In an era in which population aging and digitalization are deeply intertwined, technological empowerment is reshaping the lifestyles of older adults in unprecedented ways. Beyond meeting their practical needs, it is also opening new avenues for the silver economy, with broader implications for economic growth and wealth creation. With the active participation of the government, businesses, and social organizations, emerging elderly care sectors—such as financial services, smart products, and intelligent health and wellness services geared toward older adults—are thriving. They contribute to the accumulation of uniquely vibrant “silver wealth” while also boosting productivity in other industries, generating and amplifying positive value.

In February 2025, the International Electrotechnical Commission released a China-led international standard for elderly care robots. The move underscores China’s growing position at the forefront of technological model development and AI-driven digital–intelligent empowerment, while highlighting its continued use of these technologies to advance development in an aging society.

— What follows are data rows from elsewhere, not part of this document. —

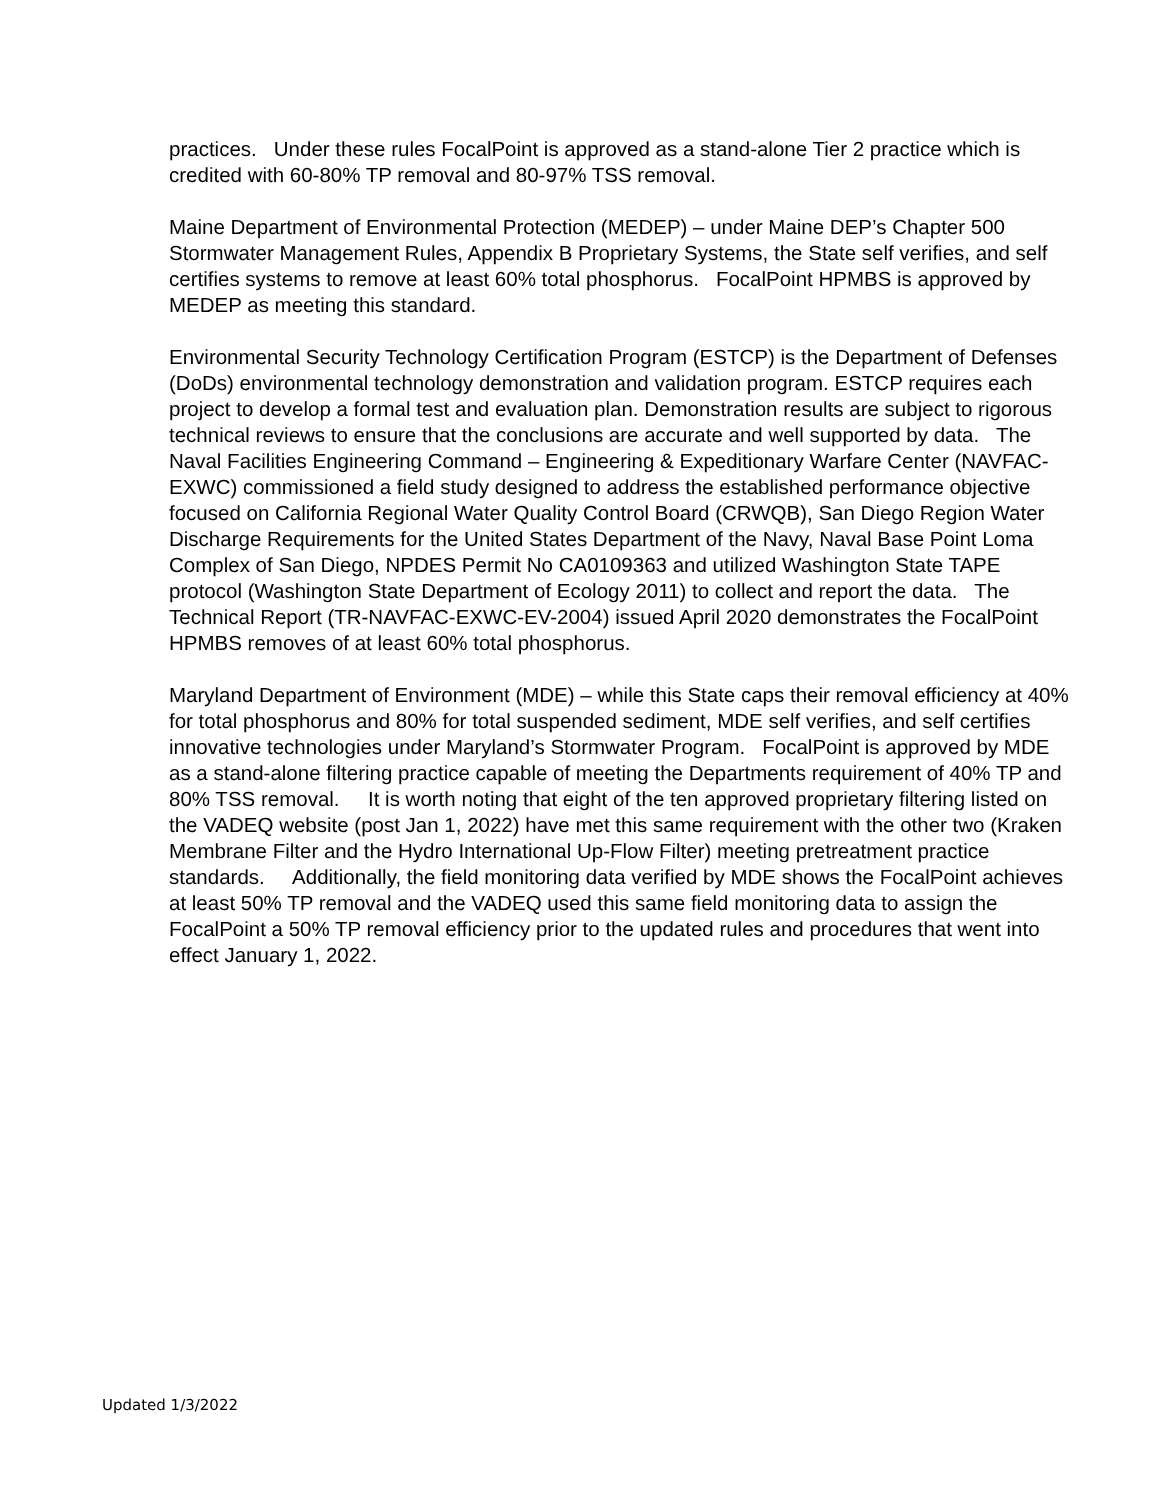practices. Under these rules FocalPoint is approved as a stand-alone Tier 2 practice which is credited with 60-80% TP removal and 80-97% TSS removal.
Maine Department of Environmental Protection (MEDEP) – under Maine DEP’s Chapter 500 Stormwater Management Rules, Appendix B Proprietary Systems, the State self verifies, and self certifies systems to remove at least 60% total phosphorus. FocalPoint HPMBS is approved by MEDEP as meeting this standard.
Environmental Security Technology Certification Program (ESTCP) is the Department of Defenses (DoDs) environmental technology demonstration and validation program. ESTCP requires each project to develop a formal test and evaluation plan. Demonstration results are subject to rigorous technical reviews to ensure that the conclusions are accurate and well supported by data. The Naval Facilities Engineering Command – Engineering & Expeditionary Warfare Center (NAVFAC-EXWC) commissioned a field study designed to address the established performance objective focused on California Regional Water Quality Control Board (CRWQB), San Diego Region Water Discharge Requirements for the United States Department of the Navy, Naval Base Point Loma Complex of San Diego, NPDES Permit No CA0109363 and utilized Washington State TAPE protocol (Washington State Department of Ecology 2011) to collect and report the data. The Technical Report (TR-NAVFAC-EXWC-EV-2004) issued April 2020 demonstrates the FocalPoint HPMBS removes of at least 60% total phosphorus.
Maryland Department of Environment (MDE) – while this State caps their removal efficiency at 40% for total phosphorus and 80% for total suspended sediment, MDE self verifies, and self certifies innovative technologies under Maryland’s Stormwater Program. FocalPoint is approved by MDE as a stand-alone filtering practice capable of meeting the Departments requirement of 40% TP and 80% TSS removal. It is worth noting that eight of the ten approved proprietary filtering listed on the VADEQ website (post Jan 1, 2022) have met this same requirement with the other two (Kraken Membrane Filter and the Hydro International Up-Flow Filter) meeting pretreatment practice standards. Additionally, the field monitoring data verified by MDE shows the FocalPoint achieves at least 50% TP removal and the VADEQ used this same field monitoring data to assign the FocalPoint a 50% TP removal efficiency prior to the updated rules and procedures that went into effect January 1, 2022.
Updated 1/3/2022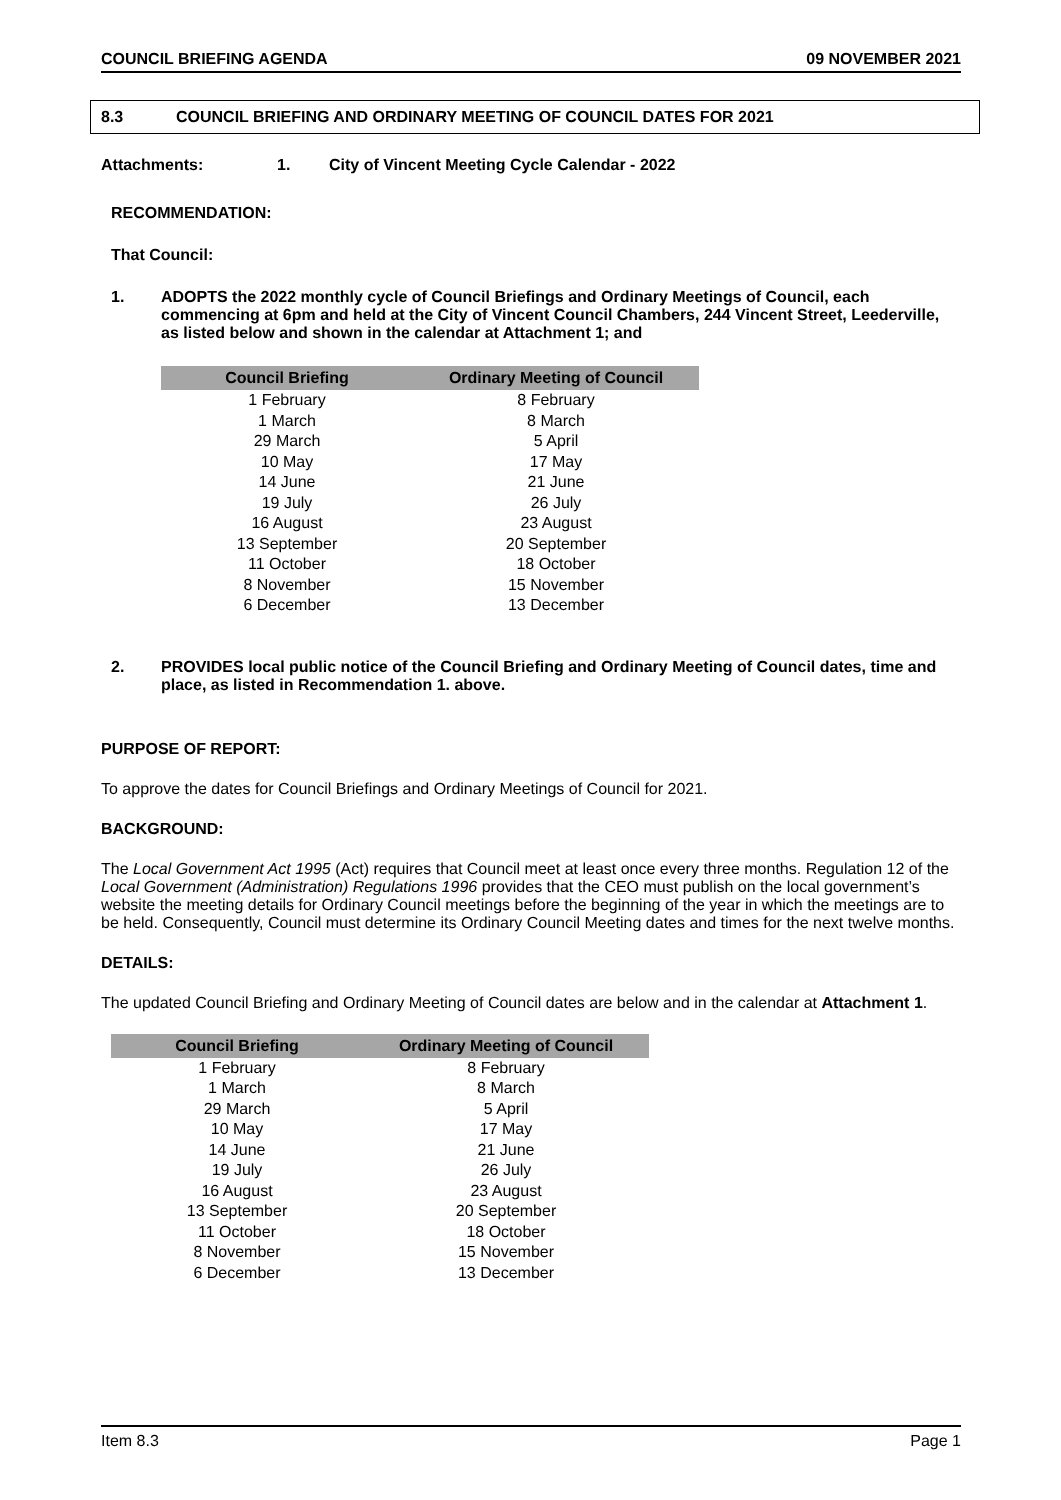COUNCIL BRIEFING AGENDA 09 NOVEMBER 2021
8.3 COUNCIL BRIEFING AND ORDINARY MEETING OF COUNCIL DATES FOR 2021
Attachments: 1. City of Vincent Meeting Cycle Calendar - 2022
RECOMMENDATION:
That Council:
1. ADOPTS the 2022 monthly cycle of Council Briefings and Ordinary Meetings of Council, each commencing at 6pm and held at the City of Vincent Council Chambers, 244 Vincent Street, Leederville, as listed below and shown in the calendar at Attachment 1; and
| Council Briefing | Ordinary Meeting of Council |
| --- | --- |
| 1 February | 8 February |
| 1 March | 8 March |
| 29 March | 5 April |
| 10 May | 17 May |
| 14 June | 21 June |
| 19 July | 26 July |
| 16 August | 23 August |
| 13 September | 20 September |
| 11 October | 18 October |
| 8 November | 15 November |
| 6 December | 13 December |
2. PROVIDES local public notice of the Council Briefing and Ordinary Meeting of Council dates, time and place, as listed in Recommendation 1. above.
PURPOSE OF REPORT:
To approve the dates for Council Briefings and Ordinary Meetings of Council for 2021.
BACKGROUND:
The Local Government Act 1995 (Act) requires that Council meet at least once every three months. Regulation 12 of the Local Government (Administration) Regulations 1996 provides that the CEO must publish on the local government’s website the meeting details for Ordinary Council meetings before the beginning of the year in which the meetings are to be held. Consequently, Council must determine its Ordinary Council Meeting dates and times for the next twelve months.
DETAILS:
The updated Council Briefing and Ordinary Meeting of Council dates are below and in the calendar at Attachment 1.
| Council Briefing | Ordinary Meeting of Council |
| --- | --- |
| 1 February | 8 February |
| 1 March | 8 March |
| 29 March | 5 April |
| 10 May | 17 May |
| 14 June | 21 June |
| 19 July | 26 July |
| 16 August | 23 August |
| 13 September | 20 September |
| 11 October | 18 October |
| 8 November | 15 November |
| 6 December | 13 December |
Item 8.3 Page 1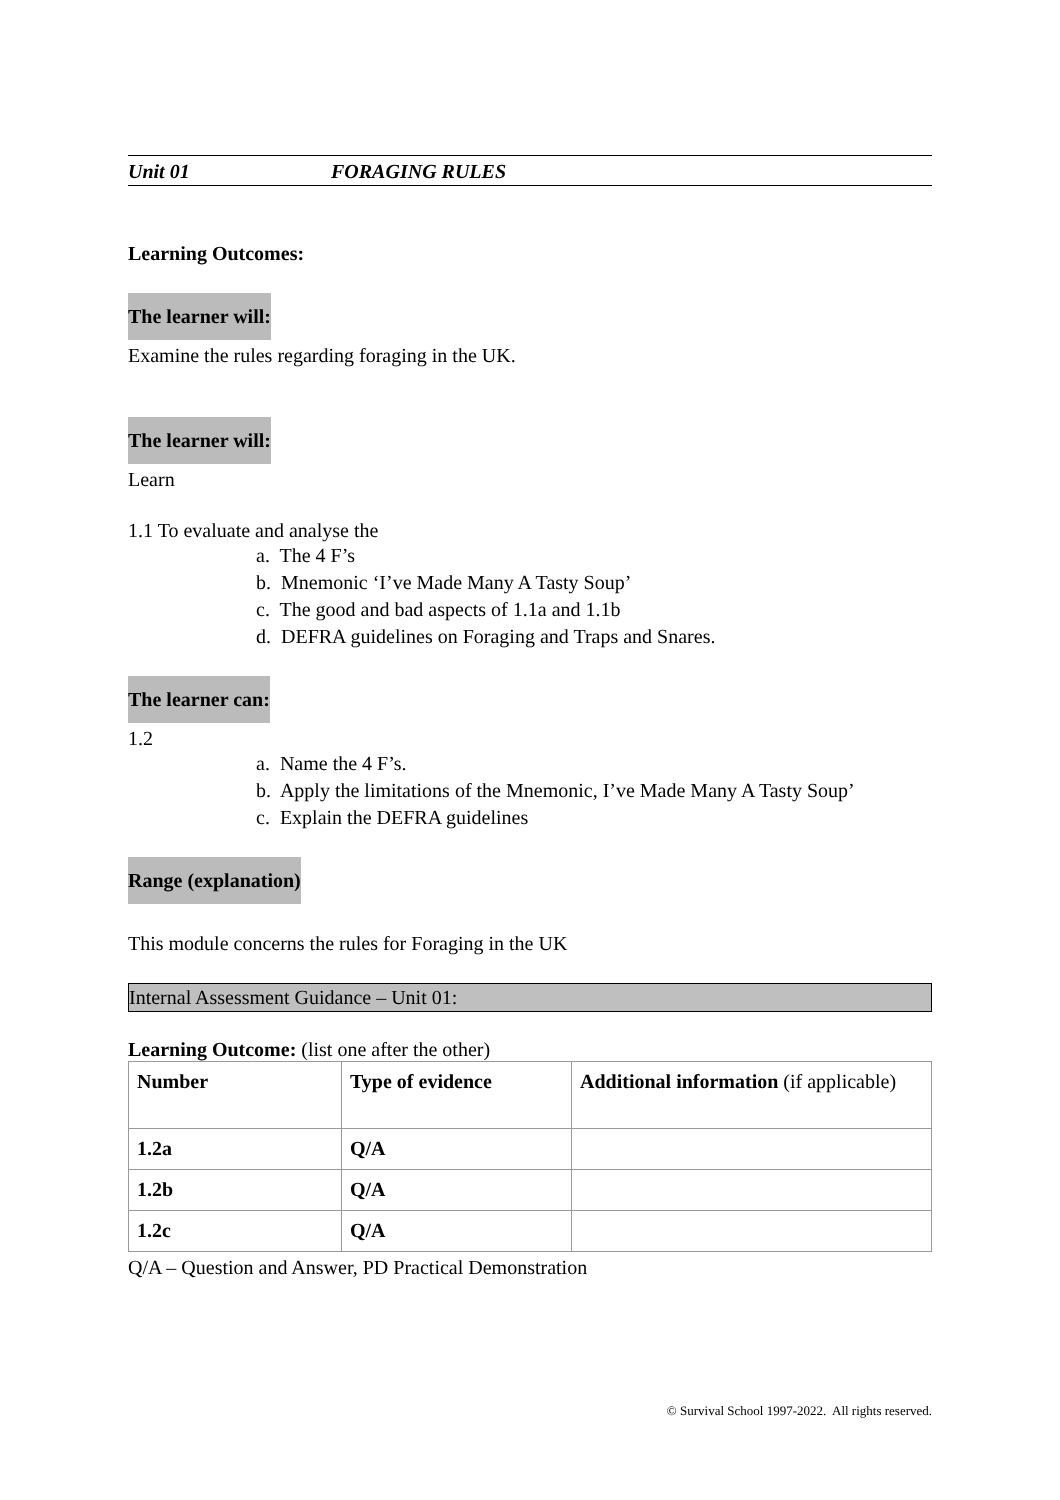Unit 01 FORAGING RULES
Learning Outcomes:
The learner will:
Examine the rules regarding foraging in the UK.
The learner will:
Learn
1.1 To evaluate and analyse the
a. The 4 F’s
b. Mnemonic ‘I’ve Made Many A Tasty Soup’
c. The good and bad aspects of 1.1a and 1.1b
d. DEFRA guidelines on Foraging and Traps and Snares.
The learner can:
1.2
a. Name the 4 F’s.
b. Apply the limitations of the Mnemonic, I’ve Made Many A Tasty Soup’
c. Explain the DEFRA guidelines
Range (explanation)
This module concerns the rules for Foraging in the UK
Internal Assessment Guidance – Unit 01:
Learning Outcome: (list one after the other)
| Number | Type of evidence | Additional information (if applicable) |
| 1.2a | Q/A | |
| 1.2b | Q/A | |
| 1.2c | Q/A | |
Q/A – Question and Answer, PD Practical Demonstration
© Survival School 1997-2022. All rights reserved.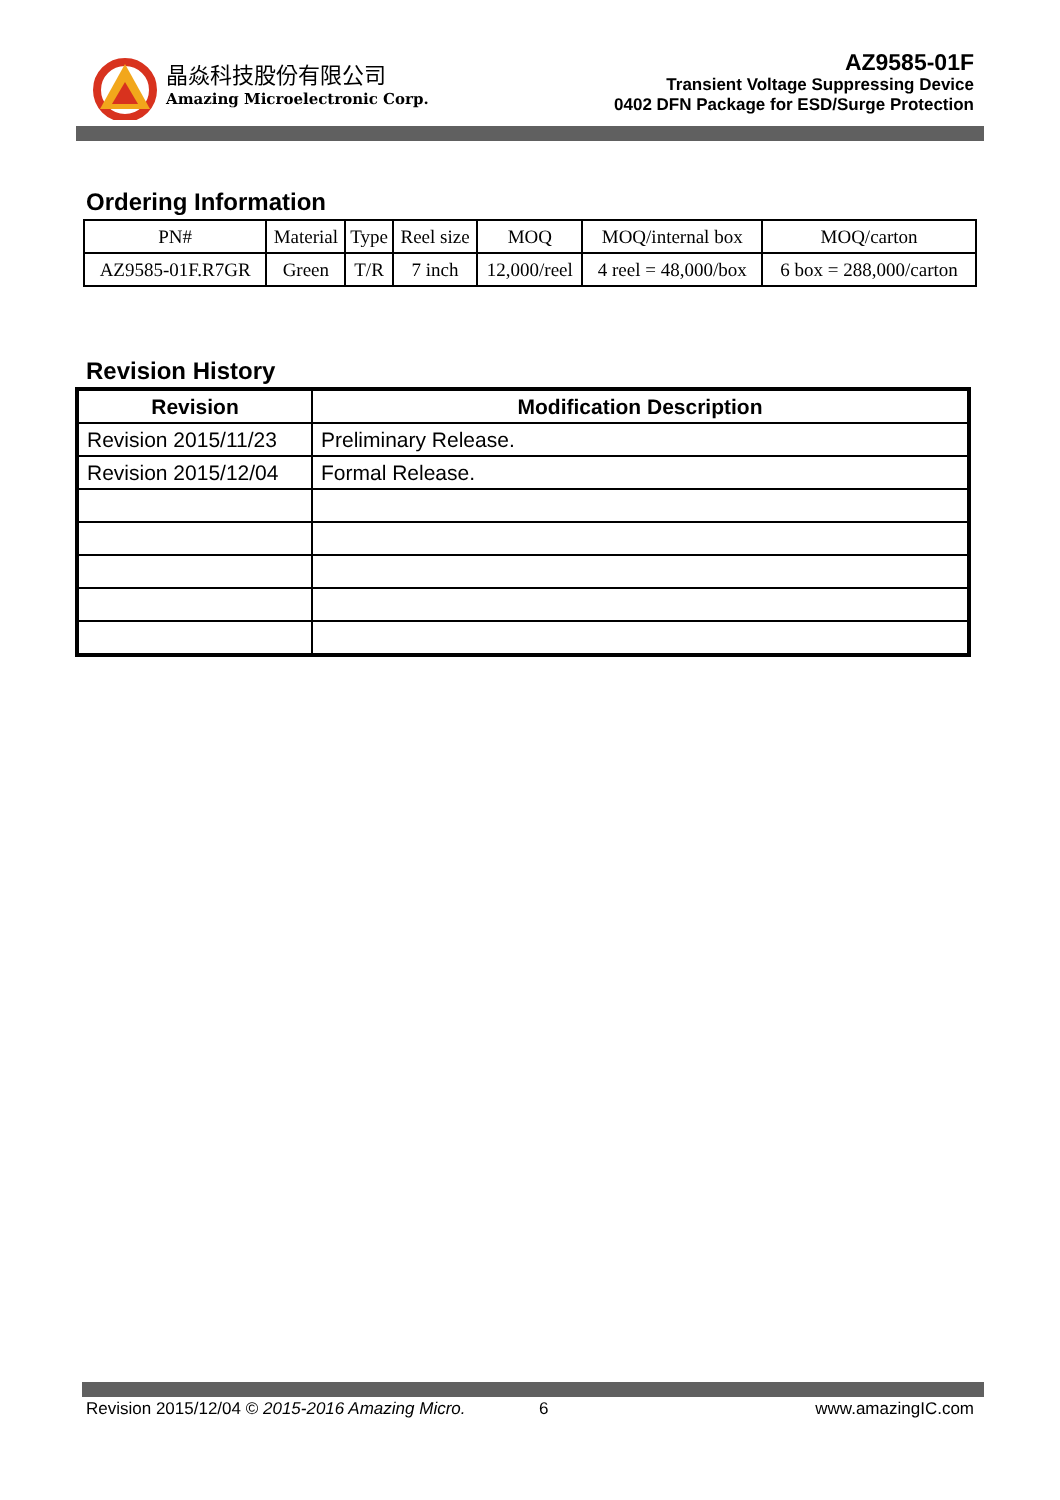晶焱科技股份有限公司
Amazing Microelectronic Corp.
AZ9585-01F
Transient Voltage Suppressing Device
0402 DFN Package for ESD/Surge Protection
Ordering Information
| PN# | Material | Type | Reel size | MOQ | MOQ/internal box | MOQ/carton |
| AZ9585-01F.R7GR | Green | T/R | 7 inch | 12,000/reel | 4 reel = 48,000/box | 6 box = 288,000/carton |
Revision History
| Revision | Modification Description |
| --- | --- |
| Revision 2015/11/23 | Preliminary Release. |
| Revision 2015/12/04 | Formal Release. |
Revision 2015/12/04 © 2015-2016 Amazing Micro. 6 www.amazingIC.com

An age-friendly society is both a social ecosystem and a digital-intelligent ecosystem. Its “friendliness” is reflected not only in the continuous use of technology to meet the needs of older adults, but also in the synergy between the wisdom of older generations and the digital intelligence enabled by technological progress. Across social groups and industries, productive activity will increasingly center on value creation distinctive to the “silver era,” extending the benefits of social, economic, technological, and cultural advancement more broadly across society.

 

Wu Zhengyang is from the School of Public Administration at Jilin University of Finance and Economics.